RECORDED DATA >>

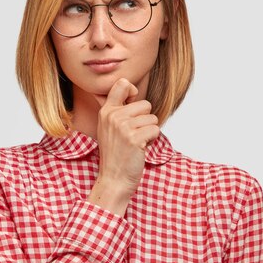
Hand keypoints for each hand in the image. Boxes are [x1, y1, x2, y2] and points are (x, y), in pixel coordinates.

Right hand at [87, 78, 159, 215]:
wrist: (114, 178)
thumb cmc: (116, 153)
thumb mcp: (108, 127)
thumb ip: (117, 108)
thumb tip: (129, 87)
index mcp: (106, 111)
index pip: (122, 84)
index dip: (133, 90)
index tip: (132, 101)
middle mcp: (113, 116)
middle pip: (145, 104)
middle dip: (146, 120)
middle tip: (134, 135)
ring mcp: (123, 127)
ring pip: (153, 118)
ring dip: (149, 131)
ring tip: (136, 142)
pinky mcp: (134, 138)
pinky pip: (156, 129)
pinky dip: (153, 140)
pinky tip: (141, 148)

YOUR TASK >>
Would it be possible to copy the material exactly, excluding the images?

THE ANSWER >>
Hand keypoints for each hand in the image. Boxes are [x1, y1, x2, y2] and points are (x, y), in pixel coordinates.

Right hand at [87, 78, 159, 215]:
wrist: (114, 178)
thumb cmc: (116, 153)
thumb mcp: (108, 127)
thumb ip: (117, 108)
thumb tip: (129, 87)
index mcp: (106, 111)
index pip: (122, 84)
index dip: (133, 90)
index tip: (132, 101)
middle mcp: (113, 116)
middle pip: (145, 104)
middle dip: (146, 120)
middle tip: (134, 135)
ring mcp: (123, 127)
ring pip: (153, 118)
ring dip: (149, 131)
ring tip: (136, 142)
pinky mcp: (134, 138)
pinky pip: (156, 129)
pinky dip: (153, 140)
pinky tip: (141, 148)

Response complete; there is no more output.